Mi historia comienza en Burgos, en el corazón de Castilla, pero mis raíces se hunden en Extremadura. Crecí con un pie en cada mundo, sintiéndome a menudo dividido por las marcadas diferencias culturales y, sobre todo, climáticas. Mi infancia transcurrió entre dos realidades muy distintas: los inviernos de Burgos, con su nieve y sus heladas, y los veranos extremeños, con su sol implacable, la sequía y el olor a monte.
Vivir en ese contraste, entre el frío interior y el calor seco, creo que agudizó mi mirada. Me hizo sensible a las diferencias, a los matices y a cómo el entorno nos moldea. Fue en ese escenario, en esa dualidad, donde empecé a hacerme preguntas. No eran preguntas abstractas, sino muy vitales: ¿Por qué sufrimos de la forma en que lo hacemos? ¿Qué nos mueve a tropezar varias veces con la misma piedra? ¿Qué hay detrás de nuestras pasiones y nuestros miedos?
La psicología parecía el camino obvio para explorar estas cuestiones. Sin embargo, pronto descubrí que buscaba algo más que respuestas estandarizadas. Lo encontré en el psicoanálisis. Fue un encuentro decisivo. Me sedujo su rigor, su profundidad intelectual y, sobre todo, su valentía para no simplificar la complejidad humana. El psicoanálisis no me ofrecía un manual de soluciones rápidas, sino algo mucho más valioso: un método para escuchar y las preguntas adecuadas para explorar el malestar en su absoluta singularidad.
Mi formación me llevó a Madrid, donde viví una etapa fundamental, sumergiéndome en un estudio que, en realidad, nunca se detiene.
Si algo define mi recorrido es una curiosidad insaciable. Esta curiosidad me ha llevado a explorar académicamente , mucho más allá de la psicología clínica, distintos campos que, para mí, están profundamente conectados: desde las complejidades de la teoría psicoanalítica hasta los fenómenos sociales que nos marcan. No los veo como títulos separados, sino como distintas ventanas para observar un mismo misterio: cómo intentamos construir una vida que valga la pena.
Esta misma curiosidad es la que me mueve en mi vida personal. Tengo un profundo interés por la vida en todas sus formas: por los animales, por las plantas, por la belleza que se esconde en los detalles cotidianos. Creo que esta capacidad de observación, de apreciar lo singular de una planta o el comportamiento de un animal, está íntimamente ligada a la escucha clínica. Ambas requieren paciencia y una mirada atenta a lo que a menudo pasa desapercibido, pero que está cargado de significado.
Esta sensibilidad conecta directamente con mi pasión por el arte y la cultura. Mi participación activa en foros que unen el Cine y el Psicoanálisis no es un anexo a mi profesión, sino una parte central de ella. El arte, como la clínica, es un laboratorio de la condición humana, un lugar donde exploramos nuestras contradicciones, deseos y fantasmas.

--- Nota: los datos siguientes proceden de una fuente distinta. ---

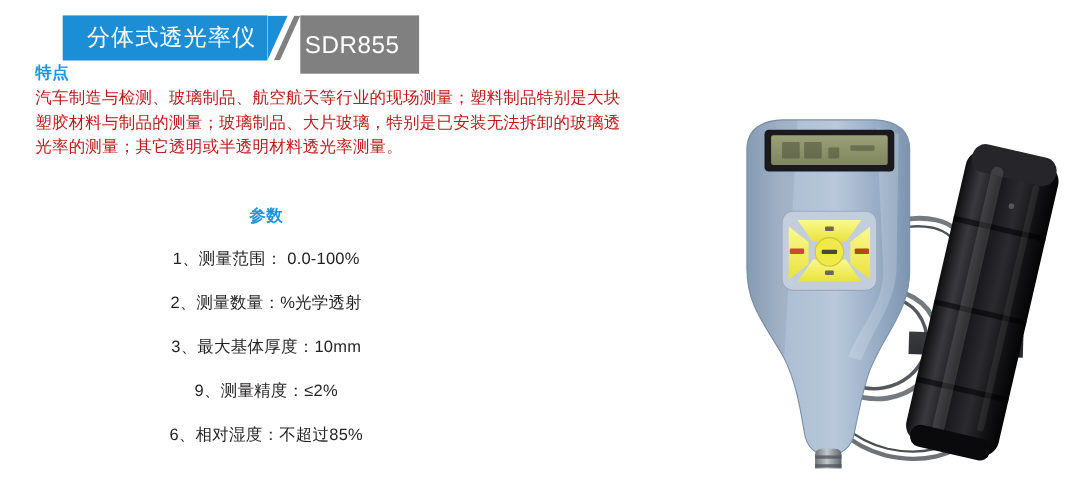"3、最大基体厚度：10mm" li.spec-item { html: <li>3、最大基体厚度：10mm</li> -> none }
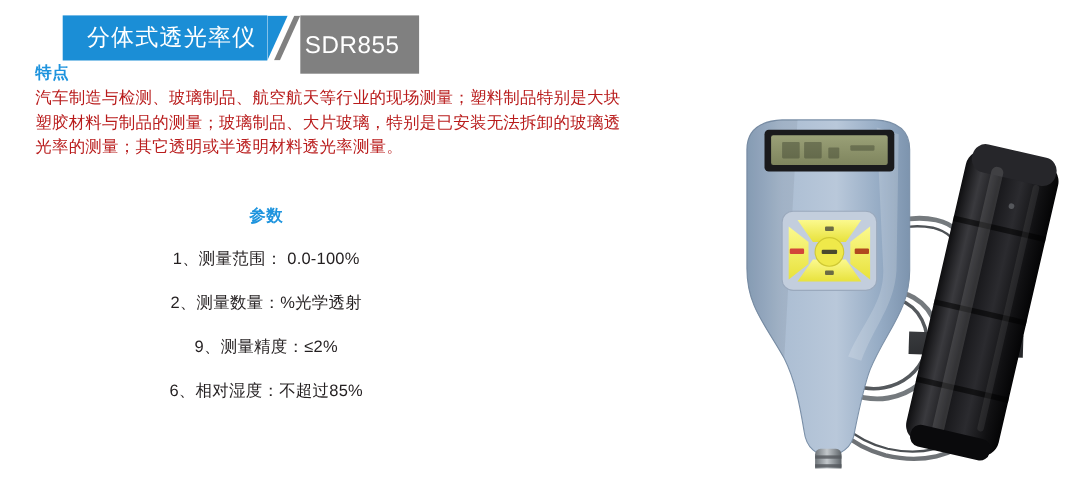"6、相对湿度：不超过85%" li.spec-item { html: <li>6、相对湿度：不超过85%</li> -> none }
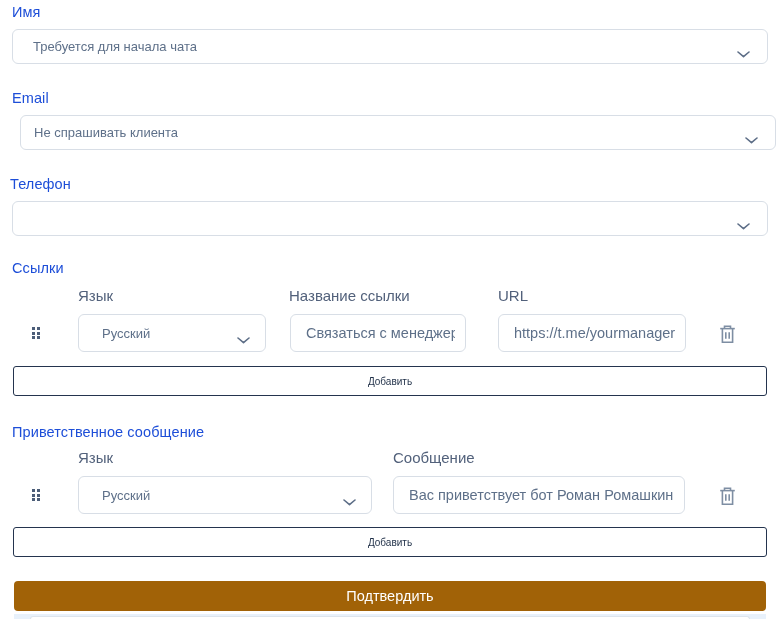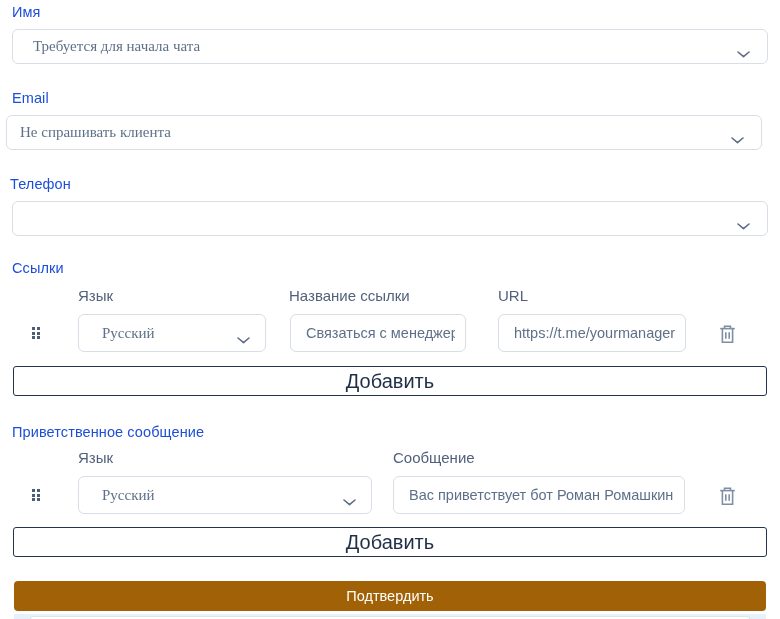"Требуется для начала чата" .select-box .value { font-family: Liberation Serif, serif -> none; font-size: 15px -> 13px }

Mi interés por otras culturas se refleja también en mi estudio de varios idiomas: Inglés, japonés, alemán... Cada lengua es una lógica distinta, una nueva forma de pensar el mundo. Esta apertura me ha llevado, finalmente, a estrechar lazos profundos con Sudamérica, y en especial con Colombia. Lo que comenzó como un vínculo familiar y conyugal, me ha llevado a residir allí a temporadas y a tejer una red de afectos y colaboraciones académicas y clínicas. Esta experiencia transcultural ha sido, sin duda, uno de los mayores regalos para mi práctica, enriqueciendo mi perspectiva vital y profesional.
Todo este viaje (desde la helada castellana al calor extremeño, de Burgos a Cali, del arte a la clínica) converge hoy en mi consulta. Un espacio donde pongo toda esta experiencia vital al servicio de una sola cosa: escuchar tu historia.